Comment détecter enfin les trous noirs intermédiaires ? Pour avoir la preuve incontestable de leur existence, des scientifiques proposent de traquer les ondes gravitationnelles qu'ils émettent.

Pour réussir à détecter des trous noirs intermédiaires, des scientifiques veulent écouter la « symphonie » de leurs ondes gravitationnelles. Une nouvelle étude, publiée le 18 novembre 2019 dans la revue Nature Astronomy, explique comment l’astronomie gravitationnelle pourrait aider à percer les secrets de cette catégorie de trous noirs. Une prépublication du texte est accessible ici.

Il existe plusieurs types de trous noirs, classés en fonction de leur masse. Les plus célèbres sont les trous noirs supermassifs, comme M87*, le premier à avoir été imagé : leur masse est équivalente à un million de masses solaires, ou plus. Il existe aussi des trous noirs stellaires, créés lorsqu’une étoile massive s’effondre sur elle-même (ce destin ne sera pas celui de notre Soleil, car il n’est pas suffisamment massif). Quant aux trous noirs intermédiaires, leur masse représente quelques milliers de fois celle du Soleil : ils sont à mi-chemin entre les trous noirs supermassifs et les trous noirs stellaires. C’est de cette catégorie qu’il est question.

Le trou noir supermassif M87*. // Source : Flickr/CC/Stuart Rankin (photo recadrée)

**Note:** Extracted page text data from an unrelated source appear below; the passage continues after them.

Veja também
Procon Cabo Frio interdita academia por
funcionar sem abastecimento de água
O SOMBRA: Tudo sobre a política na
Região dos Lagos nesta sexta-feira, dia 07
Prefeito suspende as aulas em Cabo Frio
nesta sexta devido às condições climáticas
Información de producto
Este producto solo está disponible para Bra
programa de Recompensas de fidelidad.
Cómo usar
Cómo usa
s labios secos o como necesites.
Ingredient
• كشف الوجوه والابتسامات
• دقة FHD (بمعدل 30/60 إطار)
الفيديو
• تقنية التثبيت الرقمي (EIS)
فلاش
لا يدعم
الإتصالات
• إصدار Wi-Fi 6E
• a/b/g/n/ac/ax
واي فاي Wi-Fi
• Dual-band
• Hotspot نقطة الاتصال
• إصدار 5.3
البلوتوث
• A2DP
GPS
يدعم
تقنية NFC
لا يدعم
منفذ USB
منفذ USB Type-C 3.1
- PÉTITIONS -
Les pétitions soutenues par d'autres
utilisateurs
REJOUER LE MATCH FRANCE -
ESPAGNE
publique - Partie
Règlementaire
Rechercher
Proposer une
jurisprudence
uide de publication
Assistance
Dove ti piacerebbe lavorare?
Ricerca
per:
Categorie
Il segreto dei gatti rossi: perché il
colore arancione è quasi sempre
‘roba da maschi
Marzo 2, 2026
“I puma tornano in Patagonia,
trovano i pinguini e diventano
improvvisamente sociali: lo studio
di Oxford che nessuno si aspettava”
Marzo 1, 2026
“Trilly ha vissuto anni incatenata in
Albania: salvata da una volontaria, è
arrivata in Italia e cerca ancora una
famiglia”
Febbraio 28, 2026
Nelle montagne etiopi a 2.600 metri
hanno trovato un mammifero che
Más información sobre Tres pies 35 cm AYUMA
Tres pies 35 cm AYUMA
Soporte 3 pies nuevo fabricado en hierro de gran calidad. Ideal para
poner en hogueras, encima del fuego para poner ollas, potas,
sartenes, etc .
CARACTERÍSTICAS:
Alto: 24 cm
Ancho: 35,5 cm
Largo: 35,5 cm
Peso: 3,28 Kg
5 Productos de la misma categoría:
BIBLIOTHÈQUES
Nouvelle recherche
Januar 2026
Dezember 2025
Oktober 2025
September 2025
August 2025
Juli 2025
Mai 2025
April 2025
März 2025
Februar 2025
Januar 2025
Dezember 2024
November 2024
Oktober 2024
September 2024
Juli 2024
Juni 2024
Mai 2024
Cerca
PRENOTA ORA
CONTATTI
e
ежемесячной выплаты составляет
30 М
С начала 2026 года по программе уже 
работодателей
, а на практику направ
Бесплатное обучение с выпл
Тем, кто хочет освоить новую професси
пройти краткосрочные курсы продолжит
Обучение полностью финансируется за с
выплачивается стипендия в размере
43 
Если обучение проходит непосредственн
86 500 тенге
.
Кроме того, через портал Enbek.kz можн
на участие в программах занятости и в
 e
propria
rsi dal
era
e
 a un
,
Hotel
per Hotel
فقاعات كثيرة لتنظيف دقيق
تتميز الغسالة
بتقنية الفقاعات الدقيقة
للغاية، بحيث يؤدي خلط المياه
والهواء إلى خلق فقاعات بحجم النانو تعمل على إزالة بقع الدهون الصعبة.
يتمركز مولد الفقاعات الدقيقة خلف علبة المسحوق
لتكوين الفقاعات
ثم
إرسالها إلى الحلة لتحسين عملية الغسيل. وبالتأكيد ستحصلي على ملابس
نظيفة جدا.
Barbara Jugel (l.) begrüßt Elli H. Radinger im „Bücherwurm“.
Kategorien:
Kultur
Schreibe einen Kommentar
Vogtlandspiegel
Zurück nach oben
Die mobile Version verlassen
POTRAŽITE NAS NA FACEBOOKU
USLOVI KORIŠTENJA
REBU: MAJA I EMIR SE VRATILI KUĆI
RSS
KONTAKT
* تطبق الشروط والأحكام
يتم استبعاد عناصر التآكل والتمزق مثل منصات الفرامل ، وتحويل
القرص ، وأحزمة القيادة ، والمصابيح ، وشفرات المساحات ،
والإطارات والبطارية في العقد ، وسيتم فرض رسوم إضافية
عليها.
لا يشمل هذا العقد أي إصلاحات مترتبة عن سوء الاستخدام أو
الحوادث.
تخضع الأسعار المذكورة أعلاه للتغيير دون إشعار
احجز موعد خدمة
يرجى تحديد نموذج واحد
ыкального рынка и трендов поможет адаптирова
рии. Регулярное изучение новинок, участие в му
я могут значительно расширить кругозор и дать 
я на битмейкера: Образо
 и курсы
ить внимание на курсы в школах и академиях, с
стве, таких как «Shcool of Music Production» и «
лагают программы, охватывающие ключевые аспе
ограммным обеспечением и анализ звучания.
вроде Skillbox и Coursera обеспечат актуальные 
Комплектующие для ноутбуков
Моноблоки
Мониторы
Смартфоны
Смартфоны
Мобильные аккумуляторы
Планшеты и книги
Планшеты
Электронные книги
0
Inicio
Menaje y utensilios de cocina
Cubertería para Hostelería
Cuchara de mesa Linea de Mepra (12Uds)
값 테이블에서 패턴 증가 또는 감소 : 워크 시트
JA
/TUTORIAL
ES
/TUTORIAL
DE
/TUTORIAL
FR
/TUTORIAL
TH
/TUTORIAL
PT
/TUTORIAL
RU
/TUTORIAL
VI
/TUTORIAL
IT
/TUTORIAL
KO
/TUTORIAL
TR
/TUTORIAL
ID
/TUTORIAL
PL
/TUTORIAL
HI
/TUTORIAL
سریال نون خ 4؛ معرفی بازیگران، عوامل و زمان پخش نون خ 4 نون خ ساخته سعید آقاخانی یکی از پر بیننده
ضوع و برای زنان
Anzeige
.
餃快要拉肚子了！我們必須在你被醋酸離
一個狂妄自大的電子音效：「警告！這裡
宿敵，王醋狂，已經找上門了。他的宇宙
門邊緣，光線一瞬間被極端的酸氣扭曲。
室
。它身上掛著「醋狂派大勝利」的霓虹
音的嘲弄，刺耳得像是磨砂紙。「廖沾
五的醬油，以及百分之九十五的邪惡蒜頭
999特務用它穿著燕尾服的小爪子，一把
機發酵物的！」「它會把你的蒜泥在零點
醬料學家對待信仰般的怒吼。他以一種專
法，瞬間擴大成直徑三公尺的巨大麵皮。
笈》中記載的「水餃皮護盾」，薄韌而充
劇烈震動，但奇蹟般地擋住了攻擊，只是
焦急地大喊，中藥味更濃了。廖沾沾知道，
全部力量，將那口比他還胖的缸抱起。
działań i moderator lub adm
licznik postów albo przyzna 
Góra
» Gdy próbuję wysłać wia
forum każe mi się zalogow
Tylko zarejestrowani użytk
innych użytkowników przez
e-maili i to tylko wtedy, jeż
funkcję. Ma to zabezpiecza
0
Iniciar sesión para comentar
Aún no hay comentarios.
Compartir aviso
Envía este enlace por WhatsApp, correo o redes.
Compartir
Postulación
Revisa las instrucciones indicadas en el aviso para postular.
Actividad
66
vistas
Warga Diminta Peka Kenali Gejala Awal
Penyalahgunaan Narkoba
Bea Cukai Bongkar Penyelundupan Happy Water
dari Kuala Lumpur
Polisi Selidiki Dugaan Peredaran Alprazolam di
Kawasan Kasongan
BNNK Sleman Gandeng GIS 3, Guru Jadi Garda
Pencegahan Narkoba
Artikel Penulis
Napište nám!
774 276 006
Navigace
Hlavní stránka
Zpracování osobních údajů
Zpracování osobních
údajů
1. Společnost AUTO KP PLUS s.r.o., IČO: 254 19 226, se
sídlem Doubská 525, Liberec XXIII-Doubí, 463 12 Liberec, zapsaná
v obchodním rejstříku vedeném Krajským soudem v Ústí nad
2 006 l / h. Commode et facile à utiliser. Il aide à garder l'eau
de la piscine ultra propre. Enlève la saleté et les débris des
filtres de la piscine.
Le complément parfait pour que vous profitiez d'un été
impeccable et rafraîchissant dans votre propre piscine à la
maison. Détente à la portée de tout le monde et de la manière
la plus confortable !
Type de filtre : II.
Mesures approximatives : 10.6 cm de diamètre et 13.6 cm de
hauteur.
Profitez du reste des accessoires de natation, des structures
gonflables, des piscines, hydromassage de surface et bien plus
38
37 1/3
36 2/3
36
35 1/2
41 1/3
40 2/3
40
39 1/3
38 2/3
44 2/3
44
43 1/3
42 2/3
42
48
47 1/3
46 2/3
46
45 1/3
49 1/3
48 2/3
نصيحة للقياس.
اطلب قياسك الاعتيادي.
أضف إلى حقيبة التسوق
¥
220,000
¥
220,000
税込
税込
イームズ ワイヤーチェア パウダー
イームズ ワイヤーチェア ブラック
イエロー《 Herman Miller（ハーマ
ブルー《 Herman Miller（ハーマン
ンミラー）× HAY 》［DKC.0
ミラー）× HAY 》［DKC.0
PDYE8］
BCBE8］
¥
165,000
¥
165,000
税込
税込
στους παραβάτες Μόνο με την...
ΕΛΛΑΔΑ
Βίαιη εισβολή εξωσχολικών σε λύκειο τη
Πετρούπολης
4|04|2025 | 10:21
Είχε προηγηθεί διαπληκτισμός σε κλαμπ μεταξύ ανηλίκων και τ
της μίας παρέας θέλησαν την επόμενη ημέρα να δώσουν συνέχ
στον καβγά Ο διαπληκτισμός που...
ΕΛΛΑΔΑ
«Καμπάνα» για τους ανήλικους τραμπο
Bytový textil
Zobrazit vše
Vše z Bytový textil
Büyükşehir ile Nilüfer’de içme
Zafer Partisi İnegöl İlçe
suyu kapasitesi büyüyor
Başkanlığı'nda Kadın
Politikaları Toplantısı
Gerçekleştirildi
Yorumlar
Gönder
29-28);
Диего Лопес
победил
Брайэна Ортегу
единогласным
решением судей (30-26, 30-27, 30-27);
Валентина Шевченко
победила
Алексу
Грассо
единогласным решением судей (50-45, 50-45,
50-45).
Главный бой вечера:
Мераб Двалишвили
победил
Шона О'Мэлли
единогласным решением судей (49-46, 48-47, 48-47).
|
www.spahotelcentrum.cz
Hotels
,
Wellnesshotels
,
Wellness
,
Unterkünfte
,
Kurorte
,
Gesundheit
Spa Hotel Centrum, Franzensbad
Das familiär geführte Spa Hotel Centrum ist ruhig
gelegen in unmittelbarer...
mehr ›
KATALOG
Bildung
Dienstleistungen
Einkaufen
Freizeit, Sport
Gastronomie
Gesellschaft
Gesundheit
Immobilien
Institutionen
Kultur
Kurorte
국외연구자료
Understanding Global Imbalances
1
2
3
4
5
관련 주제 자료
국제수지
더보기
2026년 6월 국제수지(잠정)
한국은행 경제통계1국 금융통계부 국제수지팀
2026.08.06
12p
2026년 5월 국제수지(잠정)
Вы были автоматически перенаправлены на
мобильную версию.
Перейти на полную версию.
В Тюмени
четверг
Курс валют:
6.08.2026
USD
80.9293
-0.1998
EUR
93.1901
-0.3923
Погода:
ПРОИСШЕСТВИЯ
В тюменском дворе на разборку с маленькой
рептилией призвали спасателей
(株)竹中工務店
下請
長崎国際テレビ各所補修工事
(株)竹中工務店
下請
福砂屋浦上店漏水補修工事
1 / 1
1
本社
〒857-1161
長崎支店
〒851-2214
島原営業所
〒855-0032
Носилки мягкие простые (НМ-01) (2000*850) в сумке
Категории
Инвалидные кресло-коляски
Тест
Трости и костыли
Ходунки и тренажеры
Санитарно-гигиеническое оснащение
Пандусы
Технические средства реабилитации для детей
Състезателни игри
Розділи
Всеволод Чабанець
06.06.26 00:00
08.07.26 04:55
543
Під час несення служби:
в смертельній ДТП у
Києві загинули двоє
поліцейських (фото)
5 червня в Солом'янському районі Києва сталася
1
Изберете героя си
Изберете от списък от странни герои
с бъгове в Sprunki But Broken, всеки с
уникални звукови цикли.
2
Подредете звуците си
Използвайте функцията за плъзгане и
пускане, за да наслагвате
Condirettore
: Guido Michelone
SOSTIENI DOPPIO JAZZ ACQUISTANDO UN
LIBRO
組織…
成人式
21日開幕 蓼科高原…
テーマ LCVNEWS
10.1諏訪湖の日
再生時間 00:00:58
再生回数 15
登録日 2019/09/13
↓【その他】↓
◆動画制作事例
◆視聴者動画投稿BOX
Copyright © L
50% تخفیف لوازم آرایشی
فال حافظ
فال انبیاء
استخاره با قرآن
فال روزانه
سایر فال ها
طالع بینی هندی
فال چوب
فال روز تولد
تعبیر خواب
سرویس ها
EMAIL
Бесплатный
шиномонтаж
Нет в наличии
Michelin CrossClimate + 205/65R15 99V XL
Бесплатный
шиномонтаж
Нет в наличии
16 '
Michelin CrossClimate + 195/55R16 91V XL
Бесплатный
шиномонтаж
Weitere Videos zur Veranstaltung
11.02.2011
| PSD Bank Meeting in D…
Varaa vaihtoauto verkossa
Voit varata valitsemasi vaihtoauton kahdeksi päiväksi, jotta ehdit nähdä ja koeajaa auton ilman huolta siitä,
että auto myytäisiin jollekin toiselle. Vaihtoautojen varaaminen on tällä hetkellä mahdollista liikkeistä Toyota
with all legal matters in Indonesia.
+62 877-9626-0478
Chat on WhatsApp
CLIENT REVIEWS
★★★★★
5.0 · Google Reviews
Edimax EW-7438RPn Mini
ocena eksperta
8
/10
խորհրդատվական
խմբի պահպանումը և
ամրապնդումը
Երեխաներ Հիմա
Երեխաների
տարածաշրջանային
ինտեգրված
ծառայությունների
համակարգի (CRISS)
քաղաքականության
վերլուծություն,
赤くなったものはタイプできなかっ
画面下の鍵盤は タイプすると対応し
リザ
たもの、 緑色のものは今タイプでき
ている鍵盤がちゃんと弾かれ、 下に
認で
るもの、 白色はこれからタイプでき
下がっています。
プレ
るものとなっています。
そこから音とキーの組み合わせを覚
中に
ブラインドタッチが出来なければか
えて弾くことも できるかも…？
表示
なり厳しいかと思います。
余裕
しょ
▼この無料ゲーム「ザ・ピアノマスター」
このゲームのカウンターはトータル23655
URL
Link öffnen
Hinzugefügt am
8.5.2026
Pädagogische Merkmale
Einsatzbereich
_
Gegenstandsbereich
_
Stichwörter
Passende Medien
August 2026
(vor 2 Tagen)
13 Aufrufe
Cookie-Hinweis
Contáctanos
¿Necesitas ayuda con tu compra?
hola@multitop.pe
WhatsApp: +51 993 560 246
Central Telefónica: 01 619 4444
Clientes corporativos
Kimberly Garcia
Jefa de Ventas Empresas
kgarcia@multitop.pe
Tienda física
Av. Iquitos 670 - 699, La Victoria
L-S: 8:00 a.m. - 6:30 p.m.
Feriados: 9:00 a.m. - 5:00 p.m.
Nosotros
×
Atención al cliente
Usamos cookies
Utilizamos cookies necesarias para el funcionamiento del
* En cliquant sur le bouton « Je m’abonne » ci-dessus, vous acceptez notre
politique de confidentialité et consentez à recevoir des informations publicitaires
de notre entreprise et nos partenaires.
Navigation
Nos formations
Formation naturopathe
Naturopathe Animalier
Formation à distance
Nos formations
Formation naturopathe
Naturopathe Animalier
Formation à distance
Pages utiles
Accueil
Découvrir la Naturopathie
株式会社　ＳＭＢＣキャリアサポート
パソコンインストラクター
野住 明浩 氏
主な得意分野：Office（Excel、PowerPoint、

Qu’est-ce qu’une onde gravitationnelle ?

« La mesure directe des ondes gravitationnelles est un outil puissant pour étudier la population de trous noirs dans l’univers », soulignent les auteurs de l’étude. Une onde gravitationnelle est comparable à une onde électromagnétique (onde radio, lumière), Elle émet de l’énergie et se déplace. Néanmoins, comme son nom l’indique, elle est provoquée par un phénomène gravitationnel. La première détection directe d’une onde gravitationnelle a été annoncée en 2016 : les observatoires LIGO et Virgo ont détecté ce phénomène, attribué à la collision de deux trous noirs d’environ 30 masses solaires.

Pendant des millions d’années, des trous noirs peuvent graviter autour d’un centre commun jusqu’à se heurter. « Ces collisions de trous noirs sont les phénomènes les plus énergétiques de l’univers connu », expliquent les auteurs. Pourrait-on s’en servir pour détecter des trous noirs intermédiaires ?

Pour l’instant, « il n’existe pas encore de preuve incontestable de [l’existence de] trous noirs de masse intermédiaire », comme le rappellent les scientifiques. La présence de tels trous noirs est fortement soupçonnée : on a des indices de leur existence, mais on ne sait pas exactement quelles masses ils font, et comment ils se forment.

Une collision entre deux trous noirs supermassifs. // Source : Wikimedia/CC/NASA/CXC/A.Hobart (photo recadrée et modifiée)

Détecter ces ondes depuis la Terre et l’espace

Pour détecter des trous noirs intermédiaires, les auteurs proposent de réaliser deux types d’observations des ondes gravitationnelles : depuis l’espace et depuis la Terre. En cumulant les observations de LIGO et de la future mission spatiale LISA (« Laser Interferometer Space Antenna », trois satellites capables de détecter les ondes gravitationnelles) de l’Agence spatiale européenne, les chercheurs estiment qu’il serait possible de détecter des fusions de trous noirs intermédiaires. Il va cependant falloir attendre encore un peu : le lancement de LISA est prévu pour 2034.

« Comme un orchestre symphonique qui émet des sons sur une gamme de fréquences, les ondes gravitationnelles émises par les trous noirs se produisent à des fréquences et des moments différents  », résume l’astrophysicien Karan Jani, co-auteur de l’étude, cité dans un communiqué de l’université Vanderbilt. Grâce aux ondes gravitationnelles, les scientifiques pourront peut-être bientôt découvrir les secrets des trous noirs intermédiaires.